Researchers develop pain-saving new treatment for knee replacements - The Rugby Observer

Researchers develop pain-saving new treatment for knee replacements

Andy Morris 26th Jul, 2017 Updated: 26th Jul, 2017   0

A PAIN-saving new technique for knee replacement patients has been devised by researchers at University Hospitals Coventry and Warwickshire (UHCW) NHS Trust and the University of Warwick – and is the legacy of a local surgeon who died in 2015.

Their study, based on 250 knee replacement patients at UHCW, recommends using an anaesthetic injection around the knee joint.

A traditional option for pain relief during knee replacement surgery is a ‘femoral nerve block’ – a single dose of local anaesthetic injected around a nerve in the groin which is typically administered by an anaesthetist.

But researchers say the new approach means recovering patients don’t need such high doses of powerful painkillers like morphine.




The knee injection can also be administered by surgeons without the need for specialist equipment – saving doctors’ valuable time and resources.

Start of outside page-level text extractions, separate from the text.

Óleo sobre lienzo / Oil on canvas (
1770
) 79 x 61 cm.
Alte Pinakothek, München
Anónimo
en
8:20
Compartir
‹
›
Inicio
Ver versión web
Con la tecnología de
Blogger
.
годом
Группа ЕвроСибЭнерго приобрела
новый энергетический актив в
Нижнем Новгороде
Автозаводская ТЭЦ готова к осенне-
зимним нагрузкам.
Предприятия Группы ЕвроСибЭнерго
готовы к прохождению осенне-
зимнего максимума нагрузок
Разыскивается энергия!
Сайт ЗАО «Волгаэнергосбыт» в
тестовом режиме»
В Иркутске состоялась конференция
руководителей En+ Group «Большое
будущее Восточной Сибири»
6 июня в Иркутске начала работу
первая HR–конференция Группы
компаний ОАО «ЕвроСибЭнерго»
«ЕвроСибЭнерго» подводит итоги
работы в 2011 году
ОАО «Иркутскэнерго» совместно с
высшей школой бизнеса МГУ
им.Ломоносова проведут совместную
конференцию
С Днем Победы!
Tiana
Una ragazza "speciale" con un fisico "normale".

The study was published this month in The Bone and Joint Journal, alongside a tribute to Andrew Sprowson, a Consultant Orthopaedic Surgeon at UHCW, and Associate Professor at the University of Warwick, who had been Chief Investigator in the study until his untimely death in March 2015.

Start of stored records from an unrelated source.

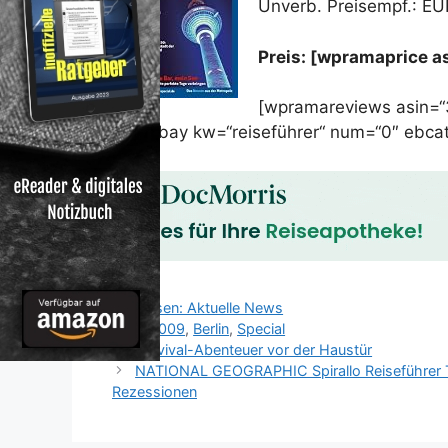
Unverb. Preisempf.: EU
Preis: [wpramaprice 
[wpramareviews asin=
[wprebay kw=“reiseführer“ num=“0″ ebcat
Kategorien
Reisen: Aktuelle News
Schlagwörter
3/2009
,
Berlin
,
Special
Survival-Abenteuer vor der Haustür
NATIONAL GEOGRAPHIC Spirallo Reiseführer Tha
Rezessionen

Peter Wall, Clinical Lecturer at UHCW NHS Trust and University of Warwick, and lead author of the report, said: “Our study has demonstrated the advantages of injections of anaesthetic agents around the knee during knee replacement surgery over other methods. These injections are now shown to be safe and effective. They also involve fewer resources and reduce the need for powerful painkillers such as morphine.

“This is to be welcomed as the potential risks of morphine-type pain relief are well known and should be avoided where possible. We hope that these study findings, if put into practice, will benefit patients around the world.

“I want to emphasise the debt we owe to our late colleague Andrew Sprowson. Without his initiative and enthusiasm, this research study would not have taken place.”

The study was funded by the National Institute for Health Research (NIHR) Research for Patient Benefit (RfPB) Programme.